Tuesday, January 4, 2011

Solitary Professions

A high point in my (far from standard) television viewing over this past holiday weekend was definitely the Book TV broadcast of a discussion with Rick Atkinson on the occasion of his receipt of the 2010 Pritzker Military Library Literature Award for Lifetime Achievement in Military Writing.  Atkinson gave his own take on the extent to which writing is a solitary profession, a proposition that was hardly new to anyone who takes writing seriously.  From my own point of view, I would certainly not contest that writing about music is a solitary profession, even if, as I wrote yesterday, both performing and listening are “behaviors that take place in the social world.”

I do not see this as paradoxical.  Rather it constitutes an elaboration on the extent to which listening is a matter of sensemaking (or, as Friedrich Hayek put it, bringing “sensory order” to the stimuli of sense data).  Those data originate in the objective world, which is why they can be captured through scientific instrumentation and subjected to analysis through scientific methodologies.  Nevertheless, those data are produced in the social world;  and, while there are any number of sophisticated analytic tools that may be applied to them, it is not necessarily the case that we can interpret what those tools tell us in ways that take the social world into account.  At the same time the listening itself is a subjective matter of what mind does in order to achieve sensory order, whether we model mind according to Gerald Edelman’s elaborations on Hayek’s speculations or on Ernst Cassirer’s approach to how we arrive at a capacity for symbolic expression.

Nevertheless, any sensory order that is achieved is like that tree falling in the woods with no one to hear it unless that subjective “I” is capable of giving an account (in the sense of Plato’s use of “λόγος” in “Theaetetus”) of what that order is.  This is where writing, particularly descriptive writing, enters the picture.  However, as Jacques Derrida put it, writing is far from a simple matter of putting marks on paper.  Rather, as Derrida’s translator Barbara Johnson put it, writing is “any differential trace structure … that also inhabits speech.”  In other words writing involves creating a system of marks (a “trace structure”) grounded in speech;  and, by being grounded in speech, writing is also grounded in the social world.  In other words we write in order to communicate;  and we communicate according to our speech practices (or, as Jürgen Habermas puts it, our “communicative actions”).

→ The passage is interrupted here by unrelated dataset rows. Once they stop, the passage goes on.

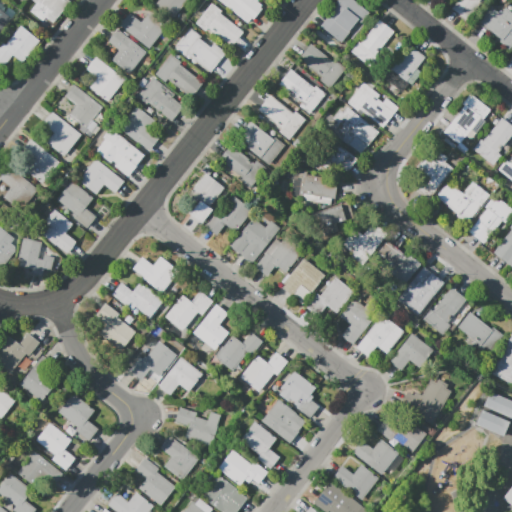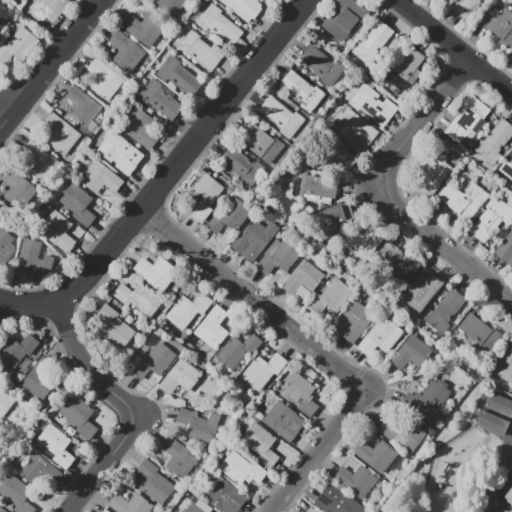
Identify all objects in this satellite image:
building: (172, 5)
building: (169, 6)
building: (245, 7)
building: (464, 7)
building: (465, 7)
building: (46, 8)
building: (51, 8)
building: (243, 8)
building: (341, 15)
building: (2, 18)
building: (4, 18)
building: (343, 18)
building: (218, 24)
building: (498, 24)
building: (500, 24)
building: (218, 25)
building: (142, 27)
building: (144, 29)
building: (371, 41)
building: (372, 42)
building: (16, 44)
building: (17, 46)
road: (452, 47)
building: (198, 50)
building: (199, 50)
building: (124, 51)
building: (126, 51)
building: (511, 56)
road: (49, 63)
building: (319, 64)
building: (322, 65)
building: (409, 65)
building: (403, 68)
building: (178, 76)
building: (178, 76)
building: (103, 79)
building: (104, 79)
building: (299, 90)
building: (301, 90)
building: (159, 98)
building: (160, 98)
road: (7, 103)
building: (370, 104)
building: (371, 104)
building: (83, 106)
building: (81, 108)
road: (423, 115)
building: (279, 116)
building: (281, 116)
building: (467, 119)
building: (465, 120)
building: (351, 126)
building: (350, 127)
building: (138, 128)
building: (138, 128)
building: (59, 133)
building: (61, 133)
building: (493, 141)
building: (494, 141)
building: (258, 142)
building: (260, 143)
building: (118, 151)
building: (118, 152)
building: (331, 155)
building: (332, 158)
building: (37, 160)
building: (38, 161)
building: (239, 164)
building: (242, 166)
building: (507, 167)
building: (507, 167)
building: (430, 172)
building: (432, 174)
road: (165, 175)
building: (98, 177)
building: (100, 178)
building: (310, 184)
building: (17, 187)
building: (312, 187)
building: (16, 188)
building: (204, 189)
building: (204, 196)
building: (461, 199)
building: (462, 199)
building: (75, 201)
building: (77, 203)
building: (199, 210)
building: (228, 215)
building: (228, 216)
building: (332, 217)
building: (332, 218)
building: (490, 219)
building: (488, 220)
building: (57, 230)
building: (56, 231)
building: (252, 239)
building: (254, 239)
building: (362, 241)
building: (363, 241)
road: (439, 245)
building: (5, 246)
building: (6, 246)
building: (504, 247)
building: (505, 248)
building: (279, 255)
building: (32, 256)
building: (34, 257)
building: (275, 257)
building: (394, 261)
building: (397, 263)
building: (155, 272)
building: (157, 274)
building: (301, 277)
building: (302, 278)
building: (418, 290)
building: (418, 292)
building: (299, 293)
building: (329, 296)
building: (138, 297)
building: (137, 298)
building: (330, 298)
road: (255, 301)
building: (186, 309)
building: (187, 309)
building: (444, 311)
building: (445, 311)
building: (354, 319)
building: (356, 320)
building: (113, 327)
building: (210, 327)
building: (212, 327)
building: (113, 328)
building: (477, 332)
building: (480, 333)
building: (378, 336)
building: (380, 338)
building: (236, 349)
building: (237, 350)
building: (15, 351)
building: (16, 351)
building: (409, 352)
building: (412, 352)
building: (505, 360)
building: (153, 361)
building: (152, 362)
building: (504, 363)
road: (85, 365)
building: (261, 370)
building: (262, 370)
building: (178, 376)
building: (42, 377)
building: (179, 377)
building: (36, 381)
building: (297, 393)
building: (300, 393)
road: (482, 397)
building: (428, 400)
building: (429, 400)
building: (4, 402)
building: (5, 402)
building: (498, 404)
building: (76, 414)
building: (80, 416)
building: (282, 420)
building: (283, 421)
building: (490, 422)
building: (197, 425)
building: (201, 427)
building: (399, 431)
building: (402, 431)
building: (259, 443)
building: (54, 444)
building: (57, 445)
building: (260, 445)
road: (324, 452)
building: (374, 454)
building: (375, 455)
building: (177, 457)
building: (178, 458)
road: (102, 464)
building: (239, 468)
building: (39, 469)
building: (240, 469)
building: (39, 471)
building: (354, 480)
building: (356, 480)
building: (153, 482)
building: (153, 482)
building: (15, 493)
building: (17, 494)
building: (222, 495)
building: (224, 496)
building: (508, 496)
building: (508, 497)
building: (336, 500)
building: (130, 503)
building: (336, 503)
building: (128, 504)
building: (196, 506)
building: (193, 508)
building: (3, 509)
building: (309, 509)
building: (2, 510)
building: (103, 510)
building: (105, 510)
building: (311, 510)
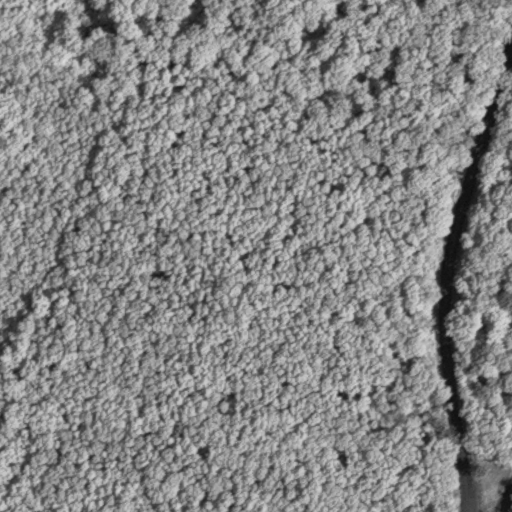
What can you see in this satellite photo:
road: (447, 271)
road: (505, 500)
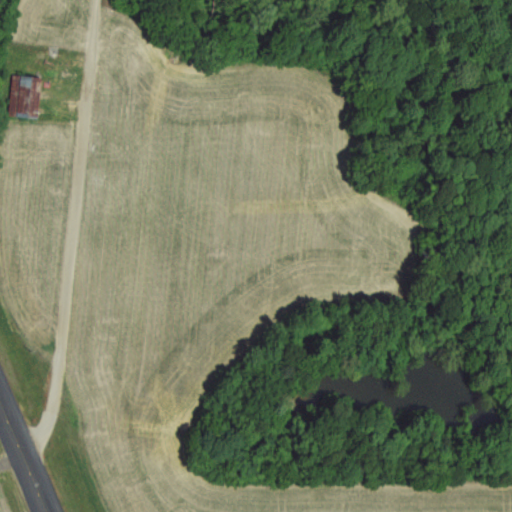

A key insight in Habermas’ Theory of Communicative Action is that any communicative action must, of necessity, “inhabit” objective, subjective, and social worlds simultaneously.  The writer must deal with the subjectivity of his/her sensemaking;  but (s)he must deal with it within significant objective constraints (most of which fall within the domain of grammar) on the “system of marks” that (s)he creates.  At the same time those marks are subject to the constraints of logic and rhetoric, both of which address the efficacy of speech practices in the objective and social worlds, respectively.  In other words the writer works within a formidable array of constraints;  and dealing with those constraints is basically a “too many cooks” problem.  The act of writing must be strictly between the writer and the marks.  Once the marks have been fixed, they may (and ideally should) be passed to an editor for feedback;  but the writing itself cannot be anything other than solitary.